* [Отрывок]:
Полагаю, вы согласитесь с тем, что карма создается не
какими-то внешними причинами, но каждый создает ее для
самого себя. И каждый, кто уже готов и показал себя
достойным благоприятного шанса, непременно его получит; но
поместите недостойного хоть в самые тепличные условия, он
все равно не сможет ими воспользоваться и, скорее всего,
даже скатится еще ниже, в трясину собственного удовольствия.
Возможно, вы ответите на это: мы все равно обязаны
создавать для человечества как можно больше благоприятных
обстоятельств, дабы все достойные могли ими воспользоваться.

* [Записанные данные]:

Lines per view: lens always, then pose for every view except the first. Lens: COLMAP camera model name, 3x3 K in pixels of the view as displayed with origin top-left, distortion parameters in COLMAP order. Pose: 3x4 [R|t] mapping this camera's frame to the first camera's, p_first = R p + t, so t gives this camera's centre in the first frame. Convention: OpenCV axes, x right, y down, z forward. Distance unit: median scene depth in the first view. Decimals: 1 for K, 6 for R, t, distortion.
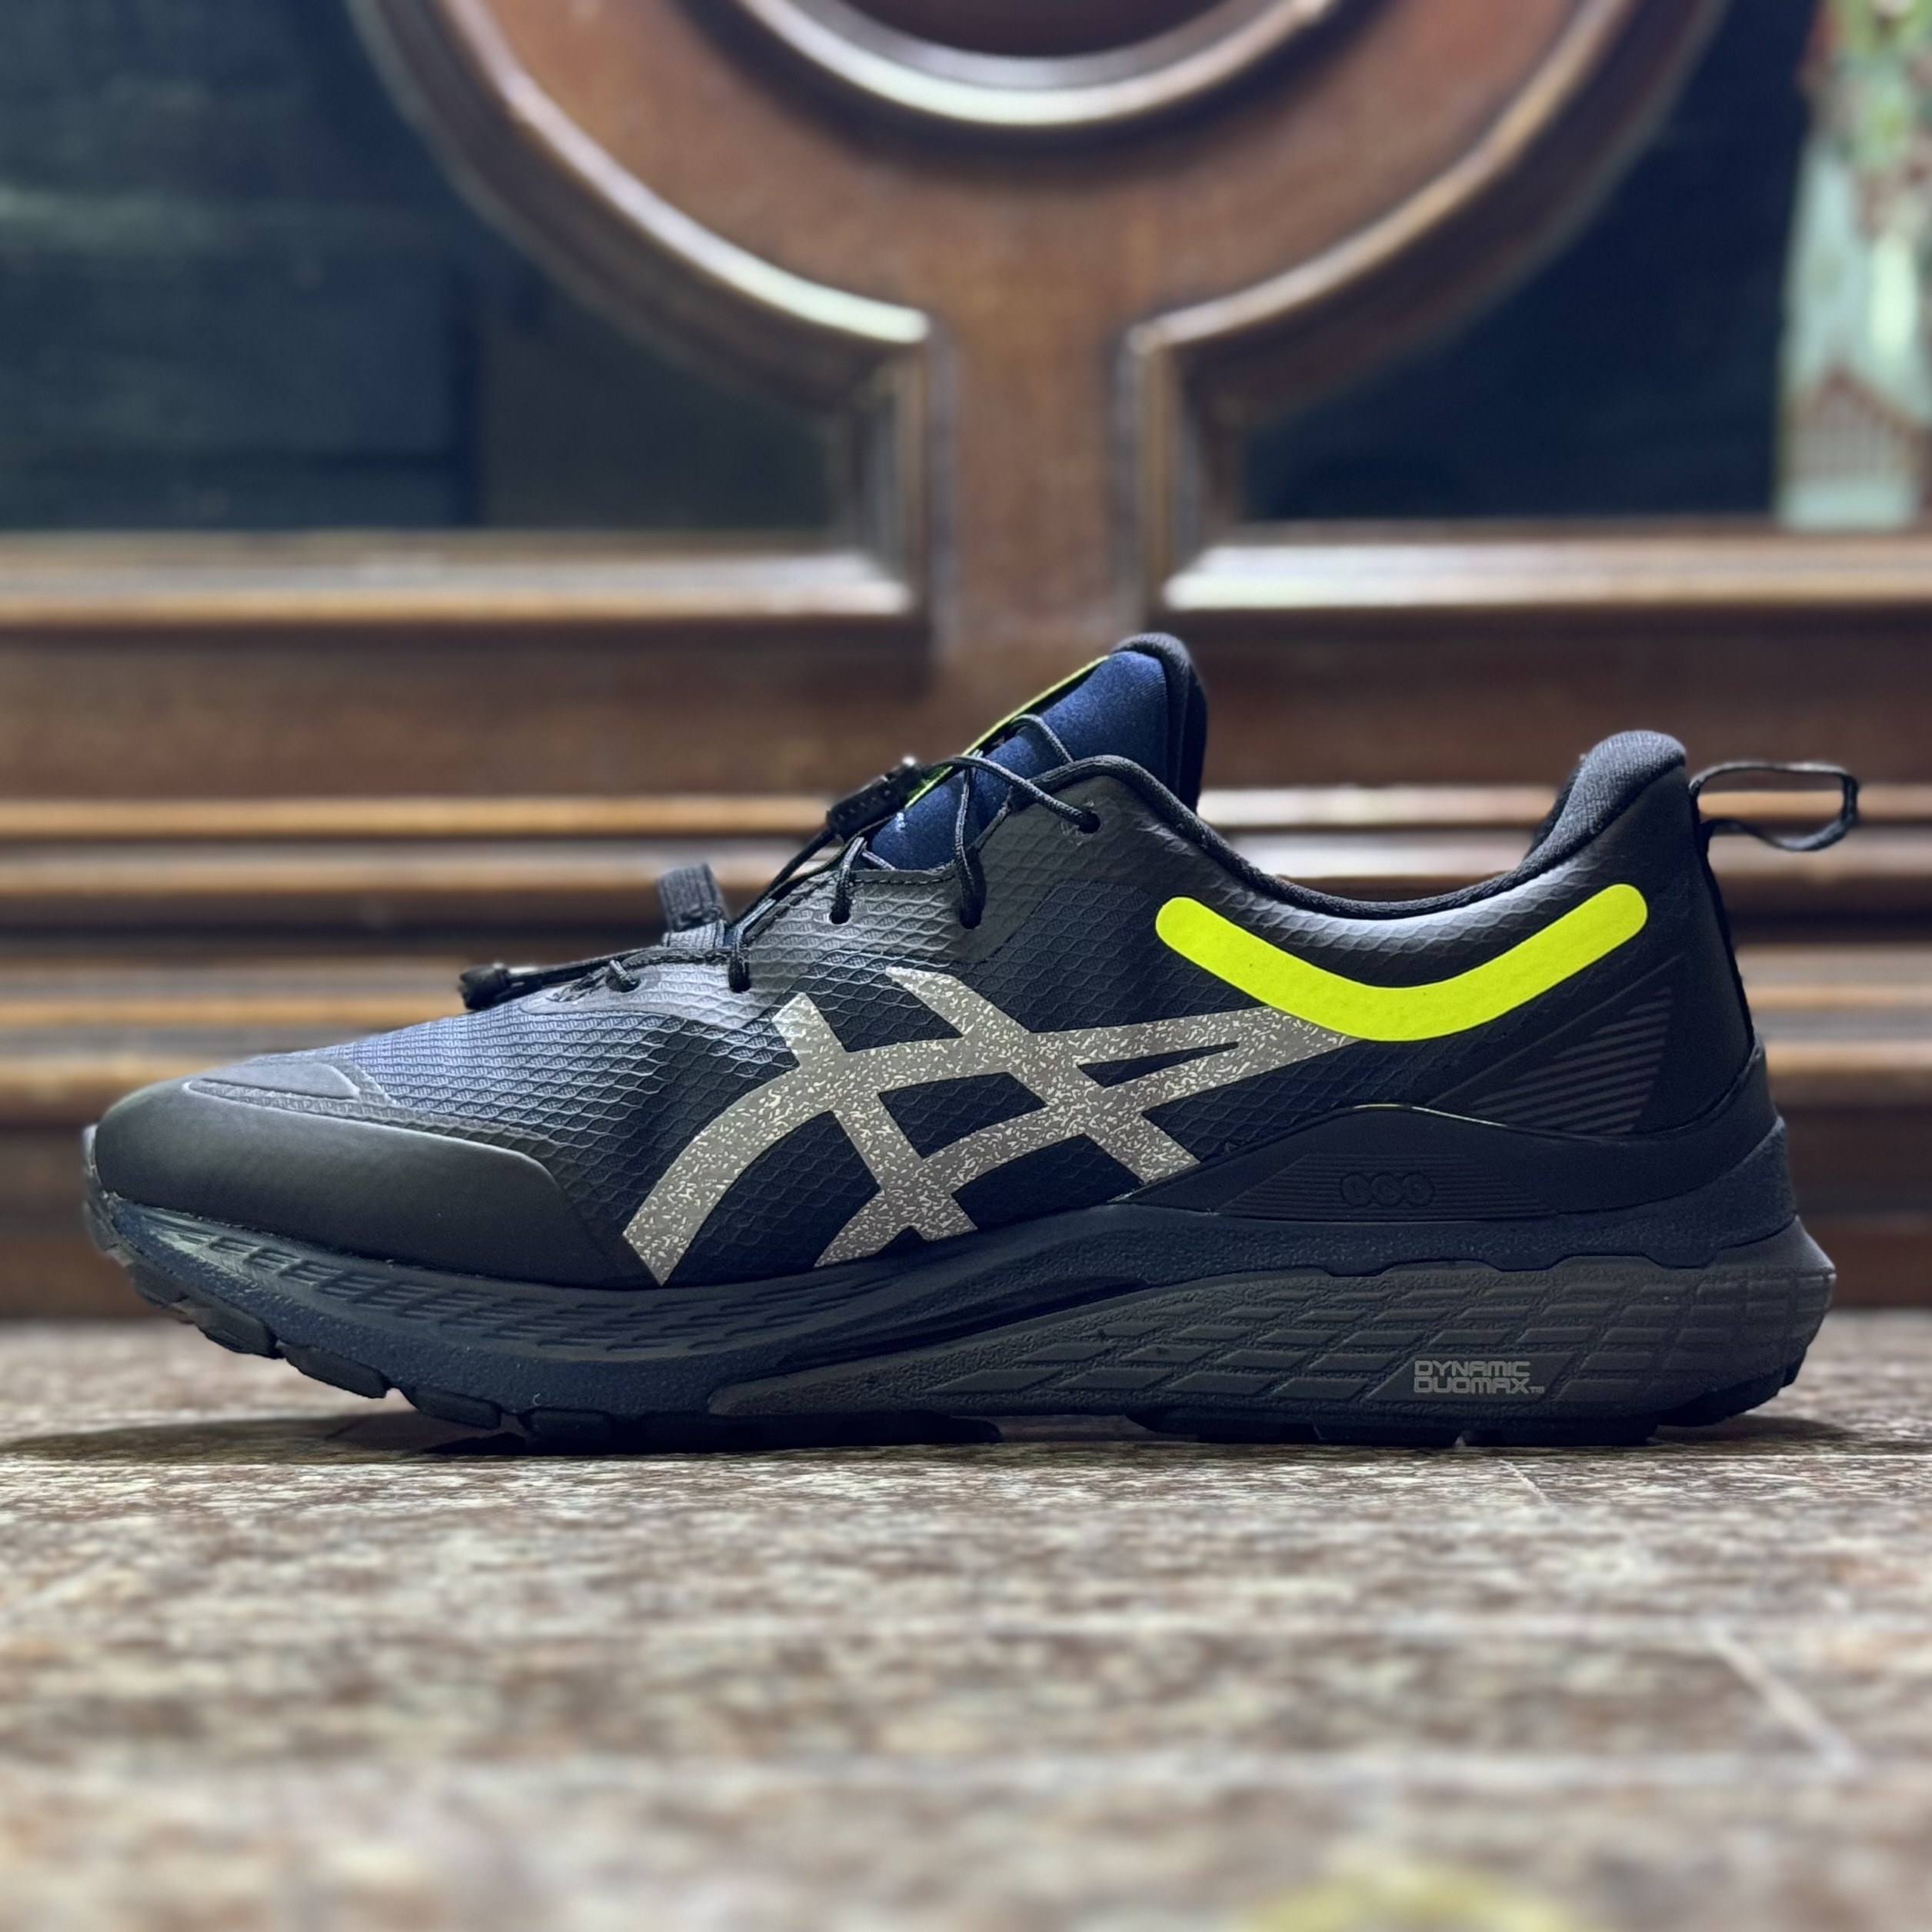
lens RADIAL K [[4037.9, 0, 951.3], [0, 4037.9, 1001.3], [0, 0, 1]] dist [0.103461, 0.010653]
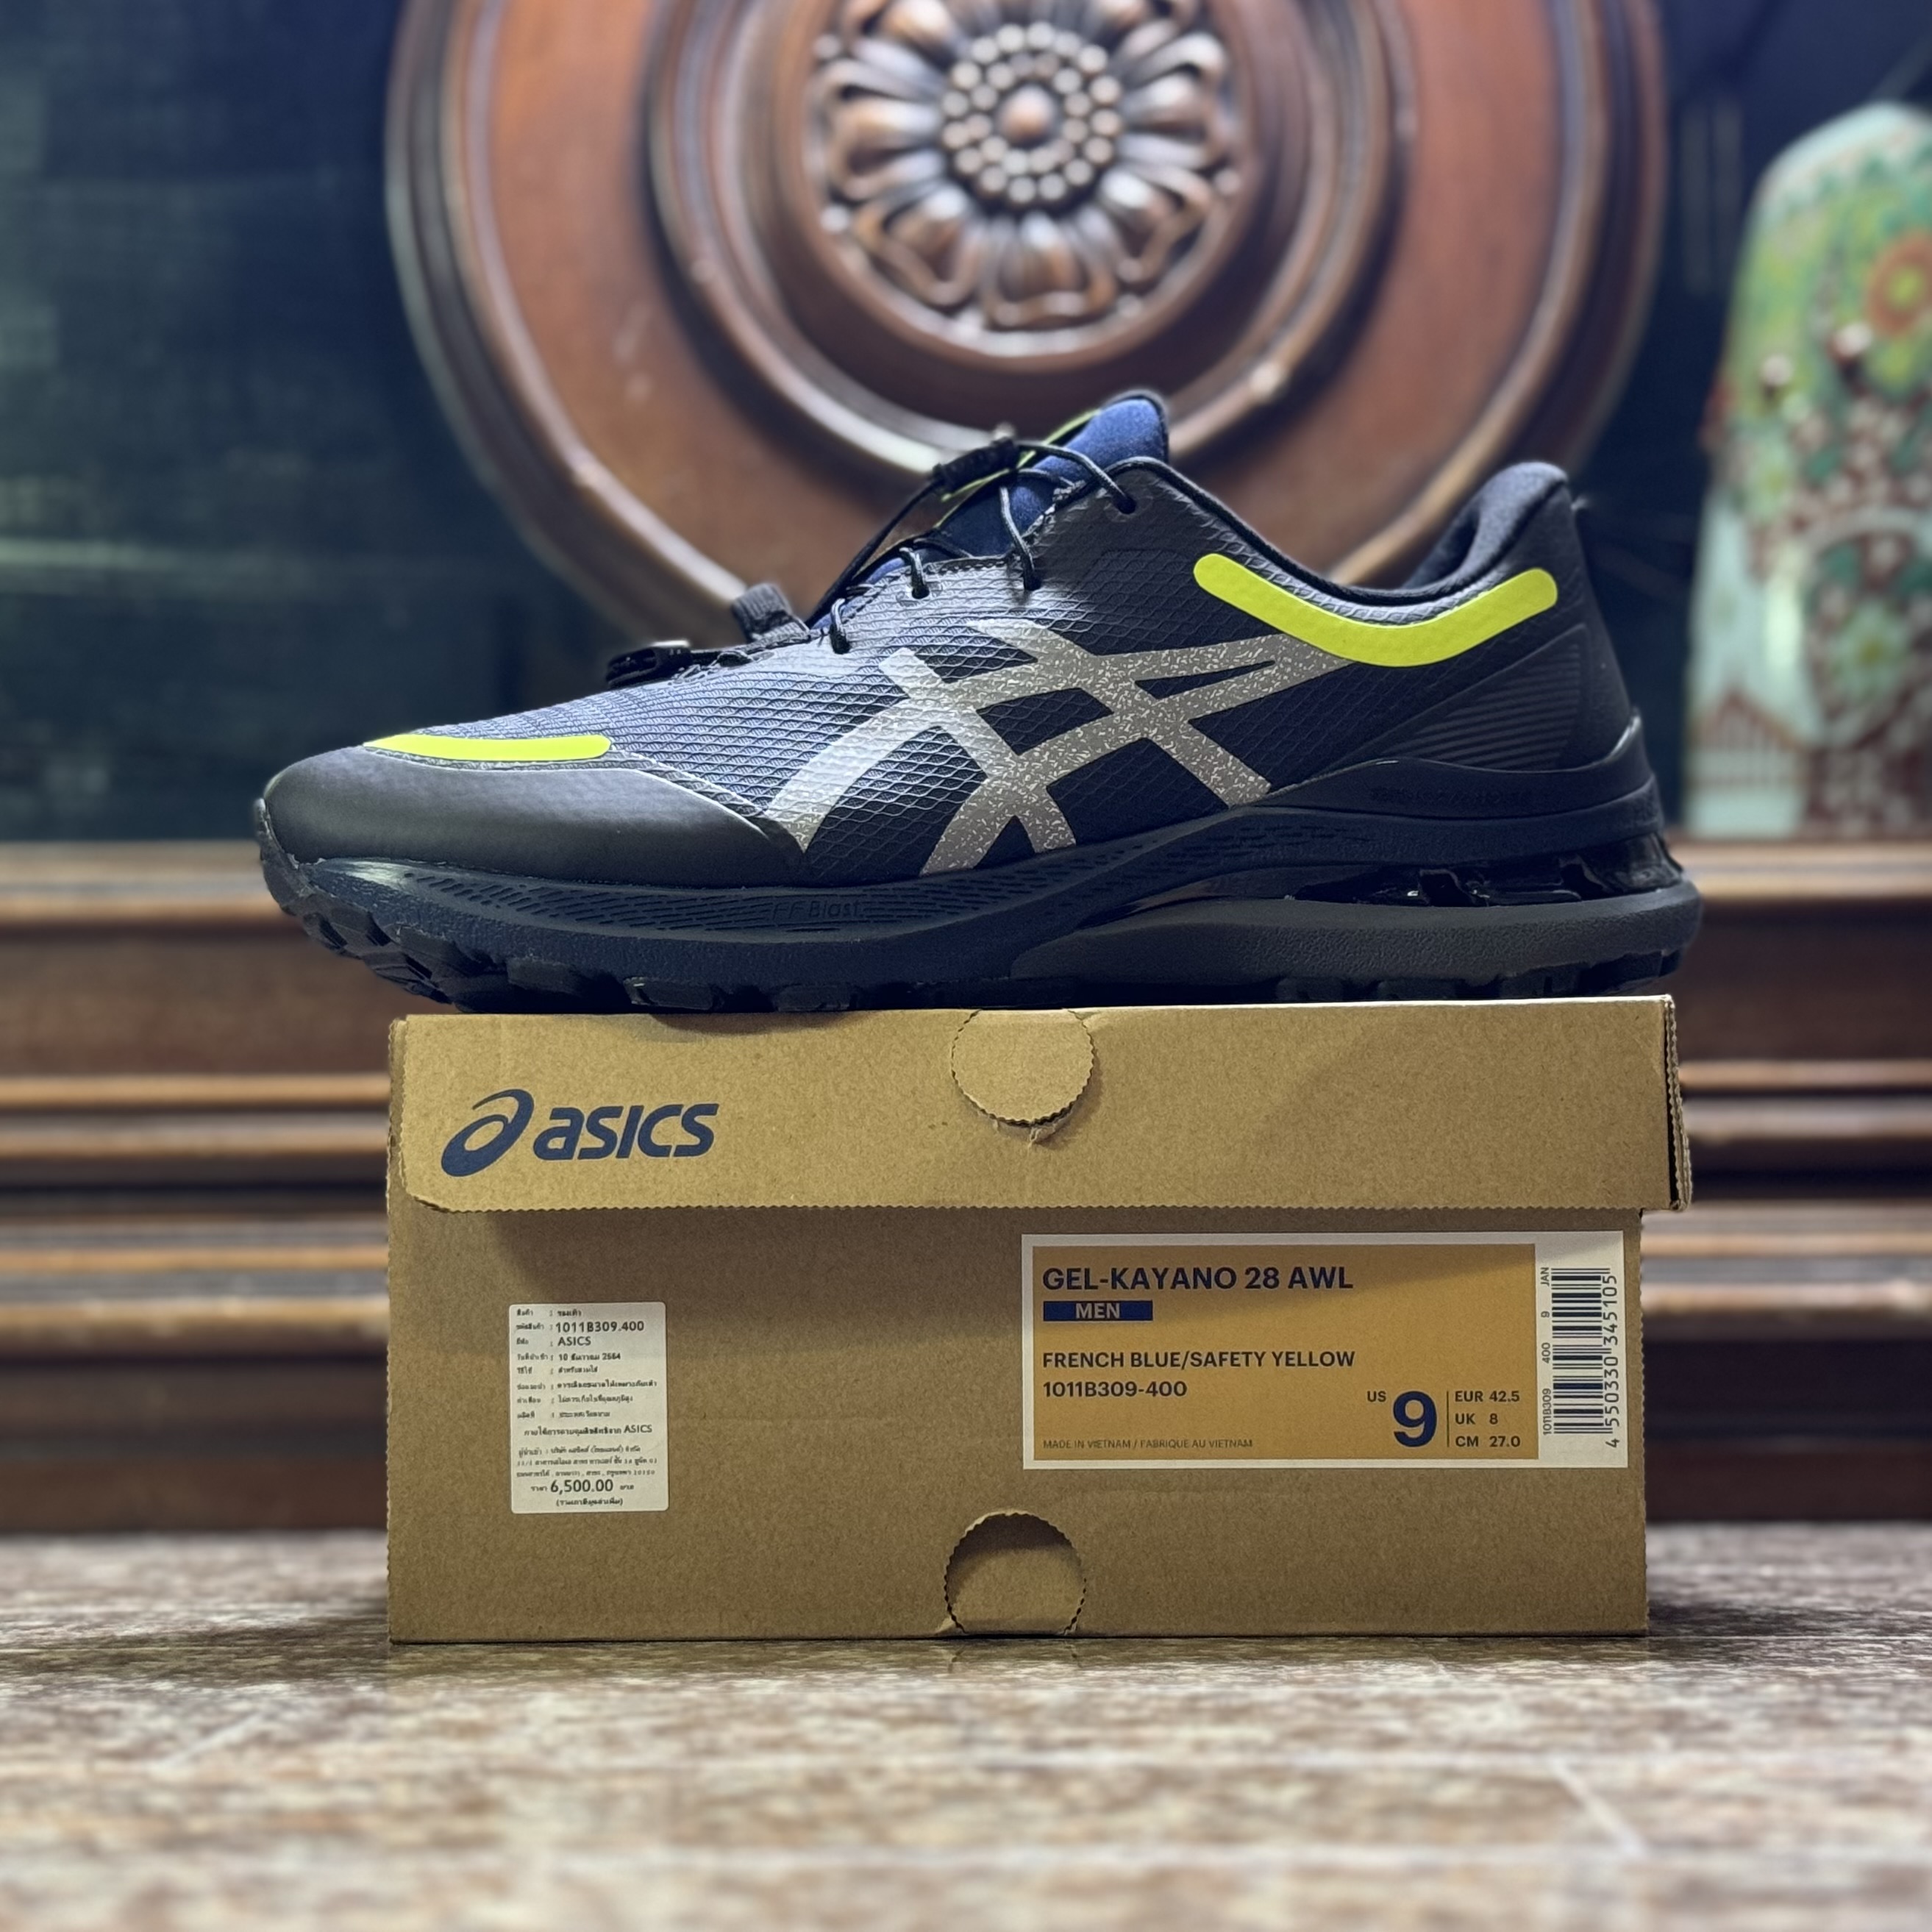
lens RADIAL K [[4042.8, 0, 961.9], [0, 4042.8, 1047.9], [0, 0, 1]] dist [0.104792, -0.047835]
pose [[0.999999, -0.000368, -0.001063, 0.005448], [0.000318, 0.998900, -0.046896, -0.005321], [0.001079, 0.046895, 0.998899, -0.227914]]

* [Задания]:
(1) Ответьте на вопросы по отрывку о карме:
(a) Кто, согласно отрывку, создает карму для каждого человека?
(b) Что, скорее всего, случится с недостойным, если поместить его в самые тепличные условия?
(c) С какой целью, согласно возможному ответу собеседника, следует создавать для человечества как можно больше благоприятных обстоятельств?
(2) Воспроизведите часть отрывка о карме, начиная со слов "Полагаю, вы согласитесь" и заканчивая словами "могли ими воспользоваться.".

* [Ответы к заданиям]:
(1)
(a) Каждый создает ее для самого себя, а не какие-то внешние причины.
(b) Он не сможет ими воспользоваться и, скорее всего, скатится еще ниже, в трясину собственного удовольствия.
(c) Чтобы все достойные могли ими воспользоваться.

(2)
Полагаю, вы согласитесь с тем, что карма создается не
какими-то внешними причинами, но каждый создает ее для
самого себя. И каждый, кто уже готов и показал себя
достойным благоприятного шанса, непременно его получит; но
поместите недостойного хоть в самые тепличные условия, он
все равно не сможет ими воспользоваться и, скорее всего,
даже скатится еще ниже, в трясину собственного удовольствия.
Возможно, вы ответите на это: мы все равно обязаны
создавать для человечества как можно больше благоприятных
обстоятельств, дабы все достойные могли ими воспользоваться.